Agriculture and Farming
Sustainable Farming in Herriard
Park Farm is the only dairy farm left in Herriard. Situated in Herriard Park It has been in the Ives family for 63 years. Bill and Peggy Ives took on the tenancy in 1958. There are now only about 40 dairy farms in Hampshire and 8000 in the country. Environmentally the farm wants to be carbon neutral by 2050 and well before if possible. The Ives family are well aware of the challenges global agriculture faces. By 2030 there will be 1.1 billion more people on the planet who need feeding whilst at the same time we have to reduce our environmental impact.
In recent years, the farm has converted to renewable energy sources as much as possible.

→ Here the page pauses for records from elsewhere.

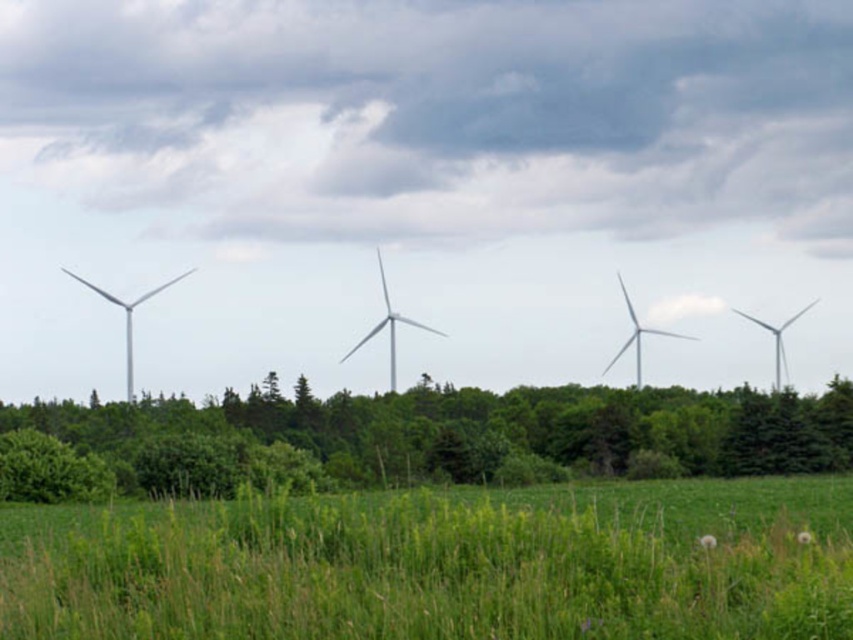
Does green leafy tree at lower center have a greater width compared to white matte wind turbine at center?

Yes.

Can you confirm if green leafy tree at lower center is positioned to the left of white matte wind turbine at center?

Yes, green leafy tree at lower center is to the left of white matte wind turbine at center.

Who is more distant from viewer, (813, 448) or (637, 317)?

Point (637, 317)

Image resolution: width=853 pixels, height=640 pixels. What are the coordinates of `green leafy tree at lower center` in the screenshot? It's located at (485, 428).

Describe the element at coordinates (442, 564) in the screenshot. I see `green grass at lower center` at that location.

Which is in front, point (78, 520) or point (621, 280)?

Point (78, 520) is more forward.

Does point (56, 595) lie behind point (630, 340)?

No, (56, 595) is closer to viewer.

The height and width of the screenshot is (640, 853). Find the location of `green grass at lower center`. green grass at lower center is located at coordinates (442, 564).

Consider the image. Is green leafy tree at lower center below white metallic wind turbine at right?

Correct, green leafy tree at lower center is located below white metallic wind turbine at right.

Does point (146, 403) lie behind point (773, 332)?

No, (146, 403) is in front of (773, 332).

Where is `green leafy tree at lower center`? The image size is (853, 640). green leafy tree at lower center is located at coordinates (485, 428).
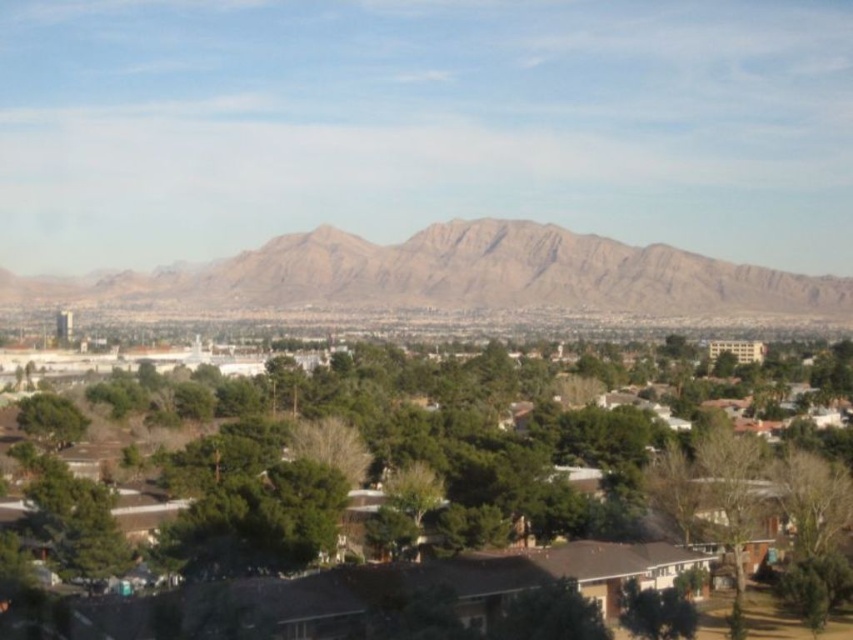
You are standing at the center of the suburban area and want to locate the green leafy tree at center. According to the coordinates provided, in which direction should you look to find it?

The green leafy tree at center is located at coordinates point [402,506]. Since the coordinates are based on a standard grid where the center is [426,320], the tree is positioned to the right and slightly above the center point. Therefore, you should look towards the upper right direction from your current position at the center.

You are an architect designing a new park in this suburban area. You want to place a large sculpture between the green leafy tree at center and the brown rocky mountain range at center. Considering their widths, which object should the sculpture be closer to?

The sculpture should be closer to the green leafy tree at center because it is thinner than the brown rocky mountain range at center, allowing more space around the sculpture.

Water comes from a bore hole with a temperature of about 10-12 degrees C, it passes through a ground source heat pump which provides the house and office with its heat and hot water. This process also chills the bore hole water down to about 5 degrees where it passes along pipes to the dairy. The cooled water is then passed around a pipe cooler which has fresh milk from the cow running through it. The milk leaves the cow at 38 degrees, is then chilled, while at the same time the water is heated up by the milk. The milk is then cooled further to 4 degrees and stored. The water is heated slightly more to wash all the pipework through. All electricity during the day comes from solar panels on barn rooves.

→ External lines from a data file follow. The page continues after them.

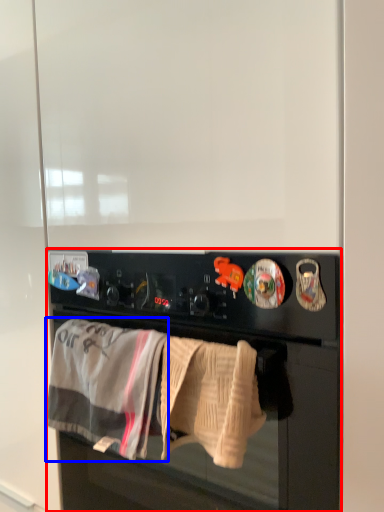
Question: Which object appears closest to the camera in this image, home appliance (highlighted by a red box) or bath towel (highlighted by a blue box)?

Choices:
 (A) home appliance
 (B) bath towel

Answer: (A)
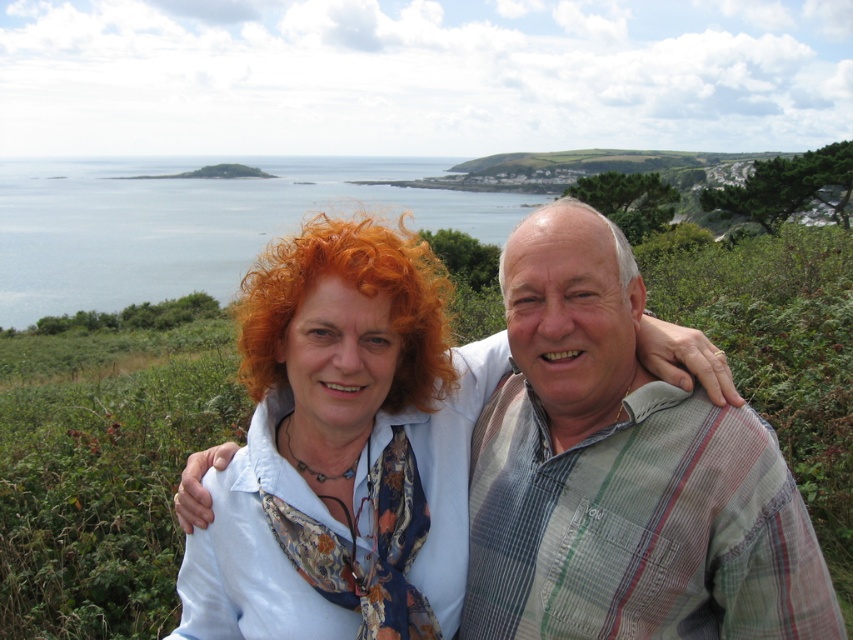
Does blue water at upper left have a lesser width compared to curly orange hair at center?

In fact, blue water at upper left might be wider than curly orange hair at center.

Which is behind, point (314, 157) or point (426, 332)?

Point (314, 157)

Locate an element on the screen. Image resolution: width=853 pixels, height=640 pixels. blue water at upper left is located at coordinates (193, 221).

Find the location of a particular element. This screenshot has width=853, height=640. blue water at upper left is located at coordinates (193, 221).

Which is above, striped cotton shirt at center or blue water at upper left?

blue water at upper left is higher up.

Can you confirm if striped cotton shirt at center is shorter than blue water at upper left?

Yes.

Locate an element on the screen. This screenshot has width=853, height=640. striped cotton shirt at center is located at coordinates point(622,474).

Is point (10, 182) in front of point (556, 198)?

No, (10, 182) is behind (556, 198).

Does point (413, 227) come in front of point (627, 244)?

No, (413, 227) is further to viewer.

Where is `blue water at upper left`? The image size is (853, 640). blue water at upper left is located at coordinates (193, 221).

Modern milking and animal welfare
In 2019 four robotic milking machines were installed to milk the cows. The robots are fixed units that the cows take themselves to when they want to be milked. Ideally no more than one or two cows will be waiting to be milked and the cows are fed an 18% protein nut while they’re being milked. The robots know exactly which cow is there, how much milk each cow produces and how much milk should come from which quarter of the udder. This flags up any difficulties should the milk yield go down. The machine also weighs them and can record how much the cow eats so the farmer knows immediately if the cow needs watching for potential health problems. The computer will take itself off individual quarters of the udder depending on when they’re finished. The machine washes the udder and teats before milking, sprays iodine afterwards to stop infection and everything is washed before the next cow is milked. The computer even knows if a cow comes to be milked too early. Unlike previous milking methods, where cows were herded to the milking parlour two or three times a day, the cows can choose when to be milked and with this method you can’t overmilk them, which can cause mastitis and other problems. Mastitis has gone down and use of antibiotics has halved. Both staff and cows are happier, relaxed and very chilled. They even have sand beds in the barn to lie on.

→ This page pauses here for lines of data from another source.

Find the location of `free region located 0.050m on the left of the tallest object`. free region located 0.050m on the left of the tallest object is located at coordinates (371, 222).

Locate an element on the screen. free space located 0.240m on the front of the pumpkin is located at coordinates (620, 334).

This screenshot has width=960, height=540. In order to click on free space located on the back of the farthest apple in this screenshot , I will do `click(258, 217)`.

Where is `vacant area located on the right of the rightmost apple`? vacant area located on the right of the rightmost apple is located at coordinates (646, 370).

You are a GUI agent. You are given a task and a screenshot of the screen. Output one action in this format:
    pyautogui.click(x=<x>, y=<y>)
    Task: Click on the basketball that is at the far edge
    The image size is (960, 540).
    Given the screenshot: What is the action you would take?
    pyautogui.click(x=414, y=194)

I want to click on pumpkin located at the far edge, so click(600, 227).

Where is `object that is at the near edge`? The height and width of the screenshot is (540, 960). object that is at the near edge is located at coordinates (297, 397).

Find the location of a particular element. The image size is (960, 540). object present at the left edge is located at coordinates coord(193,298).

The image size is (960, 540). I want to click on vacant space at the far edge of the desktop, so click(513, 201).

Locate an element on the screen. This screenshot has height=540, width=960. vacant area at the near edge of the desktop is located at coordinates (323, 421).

The main bulk of the cows’ ration is made up of home-grown grass, silage, maize silage and straw, which is analysed before the farm’s cow nutritionist formulates a diet incorporating rape meal and minerals. This ensures the cow is provided with a balanced diet which produces the right quality milk required by the milk buyer. By breeding and milking high yielding Holsteins, the Ives family are focusing on cows with a very high feed conversion ratio. This means that each cow’s environmental impact is much less than a lower yielding cow because her output per livestock unit is greater. The majority of milk is produced from home grown forage that is produced on farm using home produced manure as a large proportion of the fertiliser.